→ WORK ITEM
From the line below that contains "Female | 0% | 0% | 0%" to the line that contains "Part (viii)(I) This", repeat every line exactly, both ends included, and nothing else.

Start of Block

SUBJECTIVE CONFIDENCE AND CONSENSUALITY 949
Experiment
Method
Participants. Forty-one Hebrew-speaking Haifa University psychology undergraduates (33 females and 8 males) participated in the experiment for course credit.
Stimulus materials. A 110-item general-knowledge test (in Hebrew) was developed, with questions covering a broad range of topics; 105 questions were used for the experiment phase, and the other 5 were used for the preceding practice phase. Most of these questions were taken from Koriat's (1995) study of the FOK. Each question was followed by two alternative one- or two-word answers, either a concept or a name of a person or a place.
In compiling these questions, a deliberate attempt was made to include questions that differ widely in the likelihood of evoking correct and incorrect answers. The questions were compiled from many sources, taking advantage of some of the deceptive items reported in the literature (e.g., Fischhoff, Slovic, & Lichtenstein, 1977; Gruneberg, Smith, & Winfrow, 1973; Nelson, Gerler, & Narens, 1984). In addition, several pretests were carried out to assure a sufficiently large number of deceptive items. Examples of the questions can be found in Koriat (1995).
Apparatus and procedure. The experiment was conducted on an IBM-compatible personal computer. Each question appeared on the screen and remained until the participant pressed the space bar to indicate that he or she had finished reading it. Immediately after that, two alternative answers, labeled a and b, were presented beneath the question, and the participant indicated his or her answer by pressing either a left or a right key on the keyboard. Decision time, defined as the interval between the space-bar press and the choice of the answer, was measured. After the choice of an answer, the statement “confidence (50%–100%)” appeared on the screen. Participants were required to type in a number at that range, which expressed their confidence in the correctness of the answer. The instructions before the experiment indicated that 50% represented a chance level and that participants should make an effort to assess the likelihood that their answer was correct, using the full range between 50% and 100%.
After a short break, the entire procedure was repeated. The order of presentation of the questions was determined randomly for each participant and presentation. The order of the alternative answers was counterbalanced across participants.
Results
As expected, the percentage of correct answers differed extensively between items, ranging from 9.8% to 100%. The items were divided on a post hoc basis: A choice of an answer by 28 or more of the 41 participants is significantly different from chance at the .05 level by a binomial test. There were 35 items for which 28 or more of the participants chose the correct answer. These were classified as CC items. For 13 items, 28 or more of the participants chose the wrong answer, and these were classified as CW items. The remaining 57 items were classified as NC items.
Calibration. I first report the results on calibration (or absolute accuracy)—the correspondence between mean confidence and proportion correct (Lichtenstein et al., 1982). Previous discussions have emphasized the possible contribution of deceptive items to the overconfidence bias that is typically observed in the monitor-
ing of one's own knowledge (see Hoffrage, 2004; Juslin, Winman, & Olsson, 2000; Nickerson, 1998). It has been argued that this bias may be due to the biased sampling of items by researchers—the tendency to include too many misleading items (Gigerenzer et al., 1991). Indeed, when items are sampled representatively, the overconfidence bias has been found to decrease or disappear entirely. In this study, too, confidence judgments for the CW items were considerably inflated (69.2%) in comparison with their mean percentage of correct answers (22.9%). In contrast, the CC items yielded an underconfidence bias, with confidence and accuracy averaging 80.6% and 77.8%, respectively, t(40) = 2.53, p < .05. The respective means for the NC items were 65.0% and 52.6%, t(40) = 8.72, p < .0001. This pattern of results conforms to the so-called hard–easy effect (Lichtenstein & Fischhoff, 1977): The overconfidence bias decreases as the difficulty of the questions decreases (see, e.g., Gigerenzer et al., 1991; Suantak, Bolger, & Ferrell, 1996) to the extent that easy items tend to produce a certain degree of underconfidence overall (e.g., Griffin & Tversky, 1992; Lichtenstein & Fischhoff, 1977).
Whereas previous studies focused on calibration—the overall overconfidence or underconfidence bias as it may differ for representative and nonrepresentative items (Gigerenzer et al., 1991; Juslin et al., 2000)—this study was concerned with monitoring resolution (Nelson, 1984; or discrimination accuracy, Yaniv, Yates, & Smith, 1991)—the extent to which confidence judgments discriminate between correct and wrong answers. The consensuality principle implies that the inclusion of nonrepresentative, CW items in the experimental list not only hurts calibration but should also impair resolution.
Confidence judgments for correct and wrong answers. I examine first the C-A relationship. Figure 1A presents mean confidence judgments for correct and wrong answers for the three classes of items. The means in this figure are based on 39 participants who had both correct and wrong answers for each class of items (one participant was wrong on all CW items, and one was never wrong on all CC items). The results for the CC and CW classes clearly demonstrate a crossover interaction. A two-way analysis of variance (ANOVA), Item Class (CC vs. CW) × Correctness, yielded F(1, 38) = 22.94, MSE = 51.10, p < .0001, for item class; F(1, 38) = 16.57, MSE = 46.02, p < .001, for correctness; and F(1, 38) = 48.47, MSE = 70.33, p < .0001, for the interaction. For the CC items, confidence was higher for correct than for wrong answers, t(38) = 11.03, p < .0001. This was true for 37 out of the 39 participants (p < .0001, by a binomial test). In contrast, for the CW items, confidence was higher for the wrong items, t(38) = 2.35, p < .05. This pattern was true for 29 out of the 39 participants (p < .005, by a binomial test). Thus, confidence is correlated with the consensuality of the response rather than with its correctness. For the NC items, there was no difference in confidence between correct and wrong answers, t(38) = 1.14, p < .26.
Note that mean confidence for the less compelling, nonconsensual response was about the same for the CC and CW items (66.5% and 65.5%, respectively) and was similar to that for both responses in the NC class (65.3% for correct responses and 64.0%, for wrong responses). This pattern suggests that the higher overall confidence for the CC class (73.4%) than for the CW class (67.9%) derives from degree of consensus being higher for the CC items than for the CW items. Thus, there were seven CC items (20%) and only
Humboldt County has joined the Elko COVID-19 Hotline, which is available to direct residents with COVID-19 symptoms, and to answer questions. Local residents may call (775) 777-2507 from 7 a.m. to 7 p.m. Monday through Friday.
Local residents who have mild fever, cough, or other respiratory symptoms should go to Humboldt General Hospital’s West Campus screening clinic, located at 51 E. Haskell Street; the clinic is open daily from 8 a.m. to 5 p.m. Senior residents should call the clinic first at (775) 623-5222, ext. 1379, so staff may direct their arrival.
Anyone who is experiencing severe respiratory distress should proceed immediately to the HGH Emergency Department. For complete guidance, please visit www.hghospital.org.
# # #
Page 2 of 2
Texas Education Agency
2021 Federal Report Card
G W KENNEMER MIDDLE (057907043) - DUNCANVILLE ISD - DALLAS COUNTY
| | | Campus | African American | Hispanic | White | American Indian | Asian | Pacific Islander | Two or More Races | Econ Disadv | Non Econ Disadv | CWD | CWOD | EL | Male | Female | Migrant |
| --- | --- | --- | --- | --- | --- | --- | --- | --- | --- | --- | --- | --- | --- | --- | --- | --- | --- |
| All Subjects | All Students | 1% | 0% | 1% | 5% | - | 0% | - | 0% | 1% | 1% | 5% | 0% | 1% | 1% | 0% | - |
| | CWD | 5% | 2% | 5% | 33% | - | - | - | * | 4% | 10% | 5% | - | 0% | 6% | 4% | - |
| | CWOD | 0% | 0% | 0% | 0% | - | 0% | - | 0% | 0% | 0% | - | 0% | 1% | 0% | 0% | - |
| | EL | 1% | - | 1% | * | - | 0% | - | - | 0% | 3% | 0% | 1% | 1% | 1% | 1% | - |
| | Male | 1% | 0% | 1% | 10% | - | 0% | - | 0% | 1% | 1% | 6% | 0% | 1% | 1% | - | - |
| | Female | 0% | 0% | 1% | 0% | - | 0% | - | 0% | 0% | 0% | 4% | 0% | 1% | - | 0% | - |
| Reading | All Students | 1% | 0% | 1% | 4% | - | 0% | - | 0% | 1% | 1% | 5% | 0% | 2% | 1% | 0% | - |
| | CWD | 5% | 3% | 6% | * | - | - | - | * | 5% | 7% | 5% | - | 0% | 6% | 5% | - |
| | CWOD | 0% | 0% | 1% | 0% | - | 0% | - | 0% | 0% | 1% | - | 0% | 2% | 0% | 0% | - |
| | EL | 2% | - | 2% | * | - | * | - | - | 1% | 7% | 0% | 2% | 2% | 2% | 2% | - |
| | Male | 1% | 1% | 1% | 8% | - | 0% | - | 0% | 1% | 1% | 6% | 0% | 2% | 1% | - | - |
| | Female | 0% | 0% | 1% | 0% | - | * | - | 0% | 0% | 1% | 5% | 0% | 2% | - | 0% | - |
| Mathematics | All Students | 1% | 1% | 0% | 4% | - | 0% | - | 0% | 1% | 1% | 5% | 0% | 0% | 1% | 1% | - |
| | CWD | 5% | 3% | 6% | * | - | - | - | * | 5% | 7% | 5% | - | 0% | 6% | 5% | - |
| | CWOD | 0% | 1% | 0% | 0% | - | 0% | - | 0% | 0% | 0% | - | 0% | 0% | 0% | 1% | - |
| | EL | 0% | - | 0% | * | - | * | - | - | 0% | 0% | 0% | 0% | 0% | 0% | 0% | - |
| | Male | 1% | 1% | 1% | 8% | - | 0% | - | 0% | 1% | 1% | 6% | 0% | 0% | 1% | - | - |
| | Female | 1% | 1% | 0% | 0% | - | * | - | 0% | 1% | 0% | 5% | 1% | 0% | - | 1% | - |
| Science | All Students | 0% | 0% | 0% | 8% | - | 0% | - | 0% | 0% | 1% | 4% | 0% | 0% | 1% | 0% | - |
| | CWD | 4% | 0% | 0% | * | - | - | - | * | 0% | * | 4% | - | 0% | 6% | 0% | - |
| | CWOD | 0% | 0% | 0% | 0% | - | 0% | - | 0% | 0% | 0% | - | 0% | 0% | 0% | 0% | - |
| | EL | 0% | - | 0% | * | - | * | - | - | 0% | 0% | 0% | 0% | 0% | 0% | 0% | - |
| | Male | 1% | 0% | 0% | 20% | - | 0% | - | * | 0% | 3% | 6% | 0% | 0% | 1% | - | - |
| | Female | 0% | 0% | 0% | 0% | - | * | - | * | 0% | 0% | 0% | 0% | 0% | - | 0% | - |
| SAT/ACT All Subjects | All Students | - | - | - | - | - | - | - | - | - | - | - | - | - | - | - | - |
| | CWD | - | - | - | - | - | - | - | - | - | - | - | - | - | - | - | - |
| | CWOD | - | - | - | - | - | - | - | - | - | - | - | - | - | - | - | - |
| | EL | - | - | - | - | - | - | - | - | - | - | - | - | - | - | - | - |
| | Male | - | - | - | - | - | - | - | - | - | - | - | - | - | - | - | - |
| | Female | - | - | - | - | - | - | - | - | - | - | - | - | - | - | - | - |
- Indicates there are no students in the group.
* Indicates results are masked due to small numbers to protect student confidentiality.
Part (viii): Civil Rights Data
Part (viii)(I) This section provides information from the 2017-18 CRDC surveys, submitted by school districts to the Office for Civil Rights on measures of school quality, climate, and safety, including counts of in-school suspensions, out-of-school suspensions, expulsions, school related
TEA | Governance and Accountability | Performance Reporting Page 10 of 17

End of Block

→ EXERCISE RESPONSE
| | Female | 0% | 0% | 0% | 0% | - | * | - | * | 0% | 0% | 0% | 0% | 0% | - | 0% | - |
| SAT/ACT All Subjects | All Students | - | - | - | - | - | - | - | - | - | - | - | - | - | - | - | - |
| | CWD | - | - | - | - | - | - | - | - | - | - | - | - | - | - | - | - |
| | CWOD | - | - | - | - | - | - | - | - | - | - | - | - | - | - | - | - |
| | EL | - | - | - | - | - | - | - | - | - | - | - | - | - | - | - | - |
| | Male | - | - | - | - | - | - | - | - | - | - | - | - | - | - | - | - |
| | Female | - | - | - | - | - | - | - | - | - | - | - | - | - | - | - | - |
- Indicates there are no students in the group.
* Indicates results are masked due to small numbers to protect student confidentiality.
Part (viii): Civil Rights Data
Part (viii)(I) This section provides information from the 2017-18 CRDC surveys, submitted by school districts to the Office for Civil Rights on measures of school quality, climate, and safety, including counts of in-school suspensions, out-of-school suspensions, expulsions, school related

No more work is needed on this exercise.